[Saved dataset items]
::::::::::

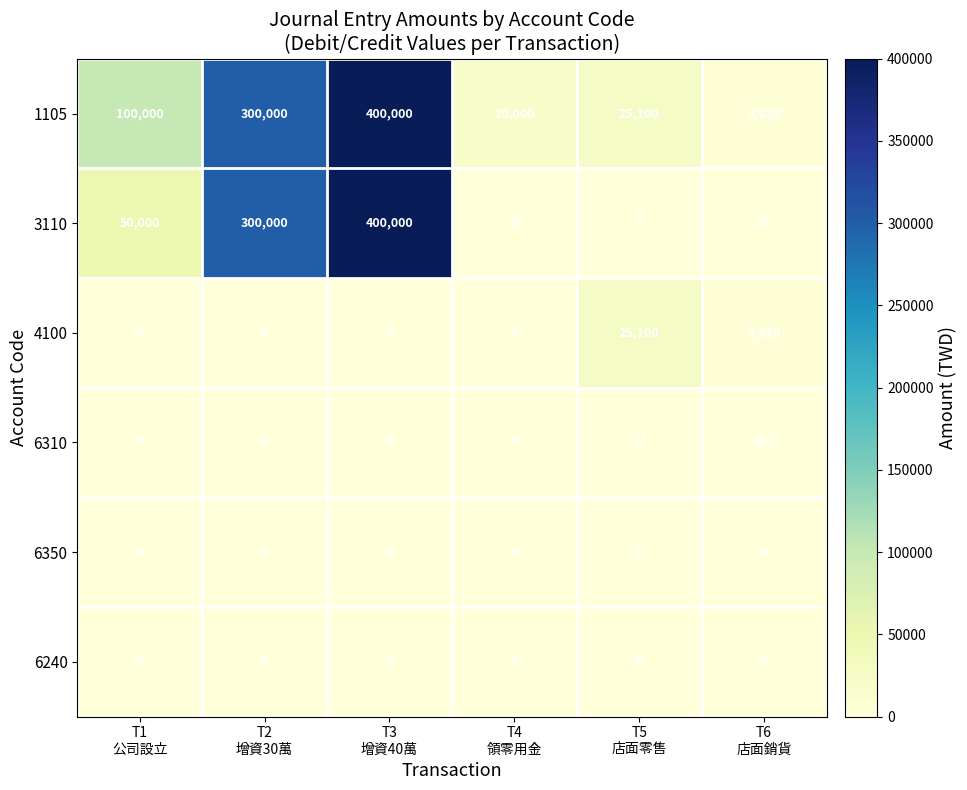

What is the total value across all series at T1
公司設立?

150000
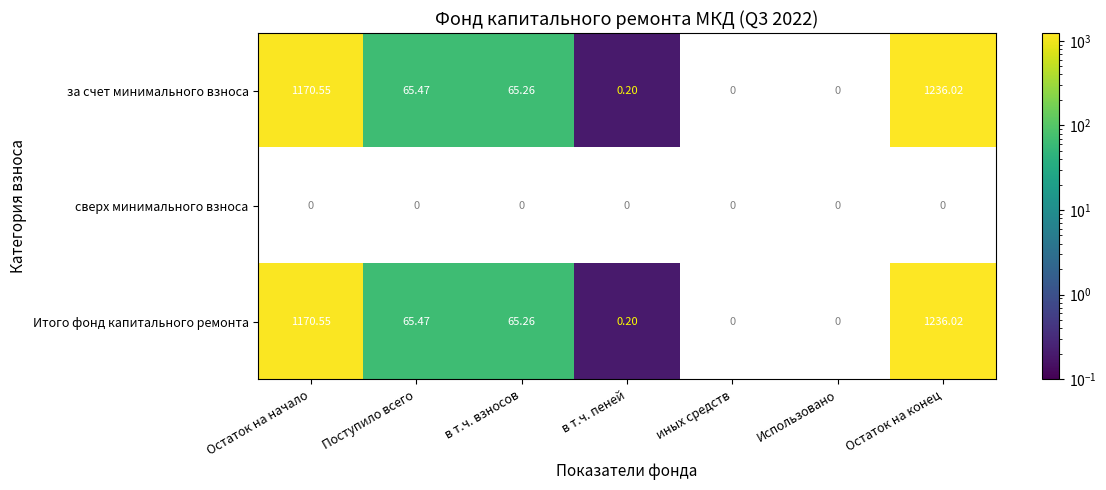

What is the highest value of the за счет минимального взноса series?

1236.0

::::::::::

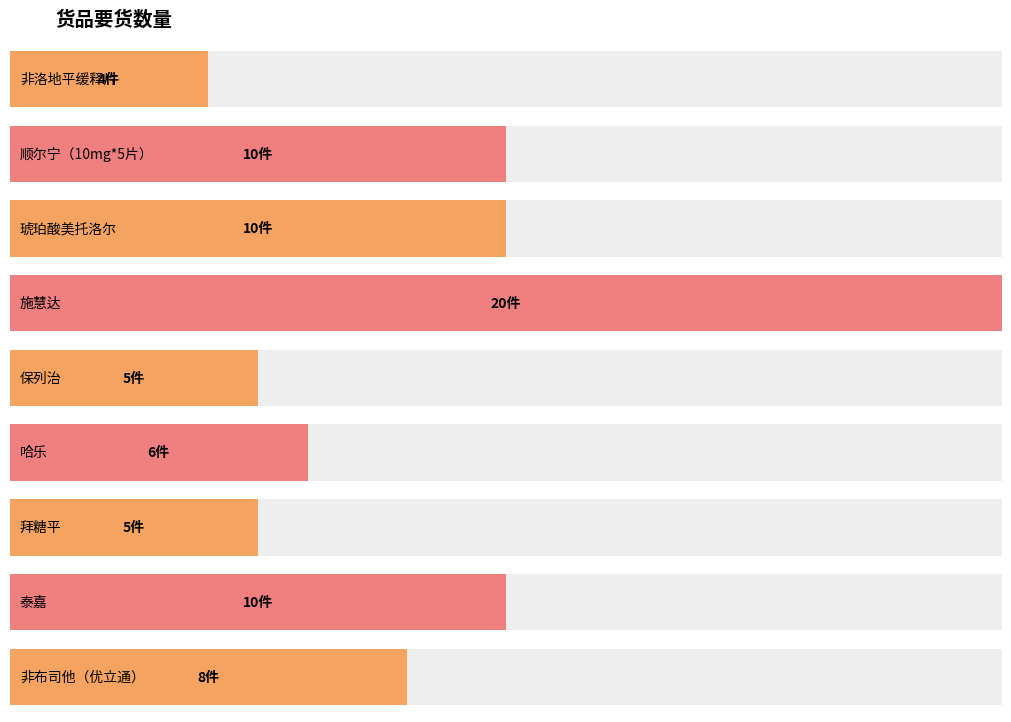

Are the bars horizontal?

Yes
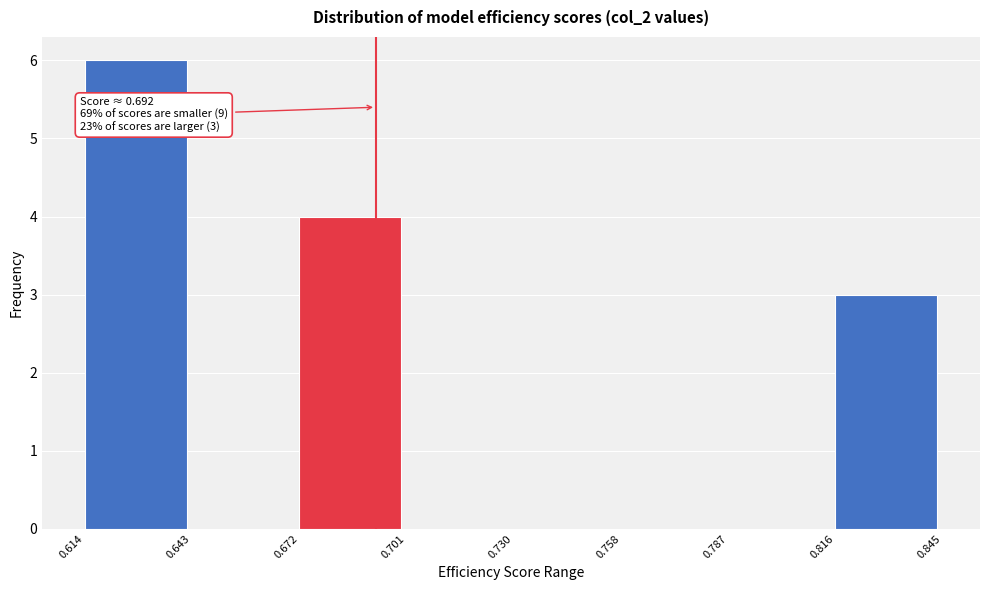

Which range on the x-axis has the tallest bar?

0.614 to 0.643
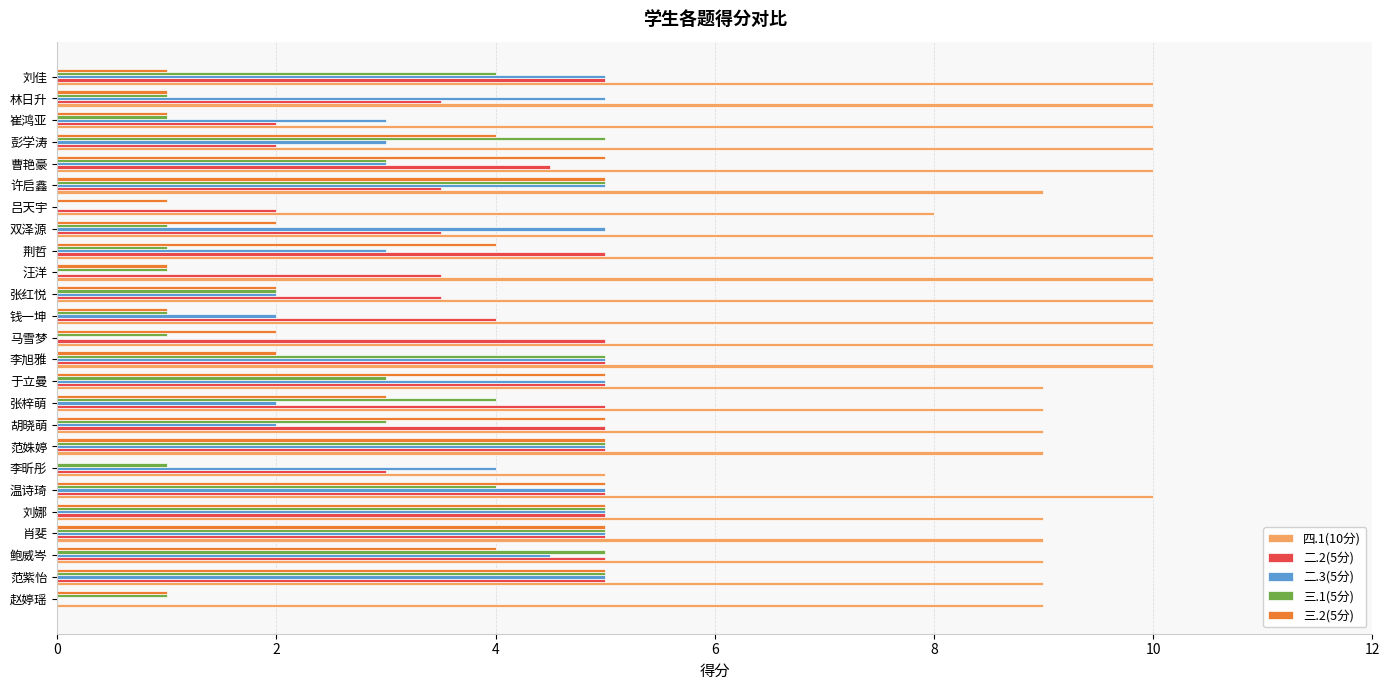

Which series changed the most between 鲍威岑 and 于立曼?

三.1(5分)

::::::::::

* **Brief**
Reproduce the material from the line containing "What is the total" through the line containing "What is the highest", including both of those lines. Leave out the pictures.

* **Answer section**
What is the total value across all series at T1
公司設立?

150000

What is the highest value of the за счет минимального взноса series?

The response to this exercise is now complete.